■ Excerpted data ■
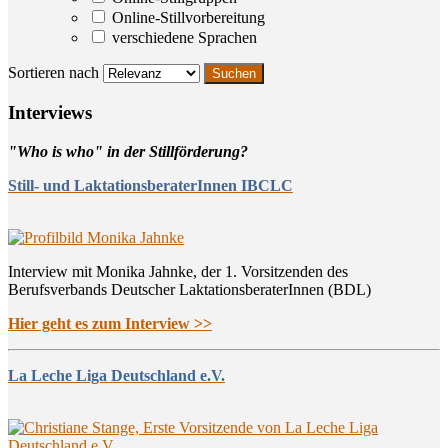
Online-Stillvorbereitung
verschiedene Sprachen
Sortieren nach
Inter­views
"Who is who" in der Stillförderung?
Still- und LaktationsberaterInnen IBCLC
Interview mit Monika Jahnke, der 1. Vorsitzenden des
Berufsverbands Deutscher LaktationsberaterInnen (BDL)
Hier geht es zum Interview >>
La Leche Liga Deutschland e.V.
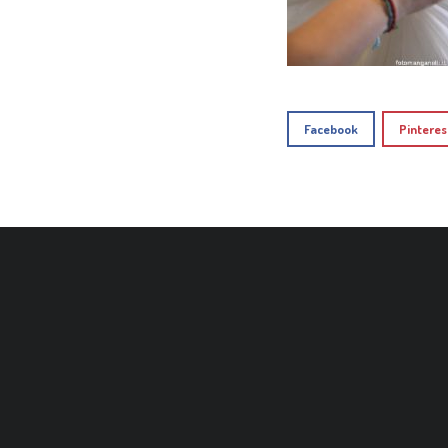
Facebook
Pinteres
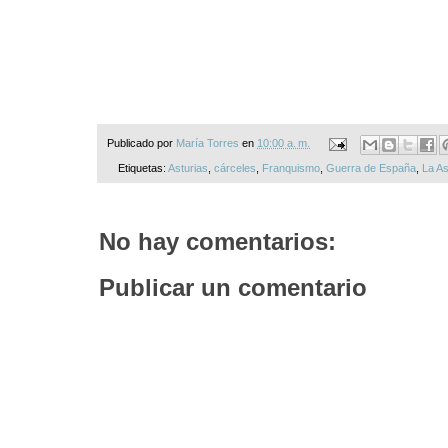
Publicado por
María Torres
en
10:00 a. m.
Etiquetas:
Asturias
,
cárceles
,
Franquismo
,
Guerra de España
,
La As
No hay comentarios:
Publicar un comentario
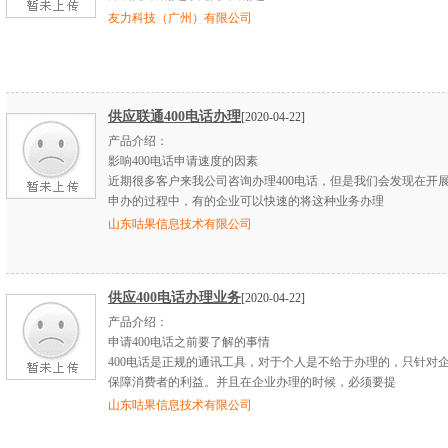
友力科技（广州）有限公司
供应联通400电话办理
[2020-04-22]
产品介绍：
影响400电话申请速度的因素
近期很多客户来我公司咨询办理400电话，但是我们会发现在开展
申办的过程中，有的企业可以快速的将这种业务办理
山东咕果信息技术有限公司
供应400电话办理业务
[2020-04-22]
产品介绍：
申请400电话之前要了解的事情
400电话是正规的通讯工具，对于个人是不给于办理的，只针对
保障消费者的利益。并且在企业办理的时候，必须要提
山东咕果信息技术有限公司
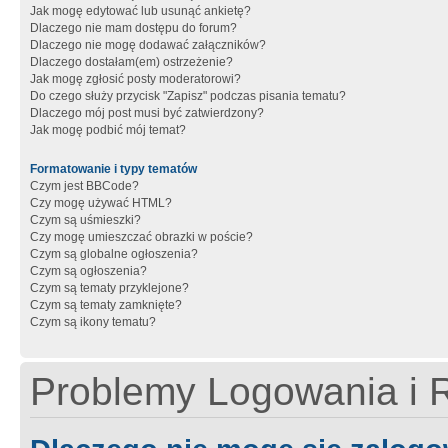
Jak mogę edytować lub usunąć ankietę?
Dlaczego nie mam dostępu do forum?
Dlaczego nie mogę dodawać załączników?
Dlaczego dostałam(em) ostrzeżenie?
Jak mogę zgłosić posty moderatorowi?
Do czego służy przycisk "Zapisz" podczas pisania tematu?
Dlaczego mój post musi być zatwierdzony?
Jak mogę podbić mój temat?
Formatowanie i typy tematów
Czym jest BBCode?
Czy mogę używać HTML?
Czym są uśmieszki?
Czy mogę umieszczać obrazki w poście?
Czym są globalne ogłoszenia?
Czym są ogłoszenia?
Czym są tematy przyklejone?
Czym są tematy zamknięte?
Czym są ikony tematu?
Problemy Logowania i R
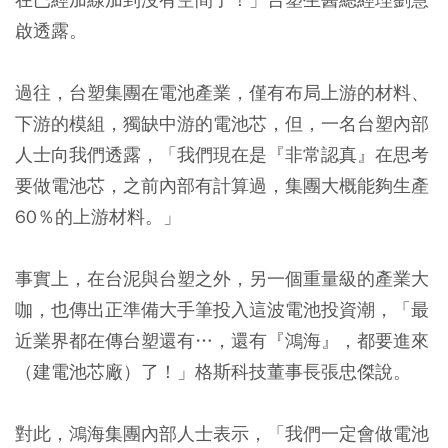
啟透露。
過往，台塑集團在電池產業，僅有布局上游的材料、
下游的模組，獨缺中游的電池芯，但，一名台塑內部
人士向我們透露，「我們現在是『非常認真』在思考
要做電池芯，之前內部有計算過，集團大概能夠生產
60％的上游材料。」
事實上，在台泥與台塑之外，另一個重量級的產業大
咖，也傳出正準備大手筆投入這波電池投資潮，「最
近業界都在傳台塑還有…，還有『鴻海』，都要進來
（建電池芯廠）了！」格斯科技董事長張忠傑說。
對此，鴻海集團內部人士表示，「我們一定會做電池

■ Instruction ■
Write out again the text from the beginning of the data through the line with "Publicar un comentario", leaving the pictures out.

■ The completed task ■
Online-Stillvorbereitung
verschiedene Sprachen
Sortieren nach
Inter­views
"Who is who" in der Stillförderung?
Still- und LaktationsberaterInnen IBCLC
Interview mit Monika Jahnke, der 1. Vorsitzenden des
Berufsverbands Deutscher LaktationsberaterInnen (BDL)
Hier geht es zum Interview >>
La Leche Liga Deutschland e.V.
Facebook
Pinteres
Publicado por
María Torres
en
10:00 a. m.
Etiquetas:
Asturias
,
cárceles
,
Franquismo
,
Guerra de España
,
La As
No hay comentarios:
Publicar un comentario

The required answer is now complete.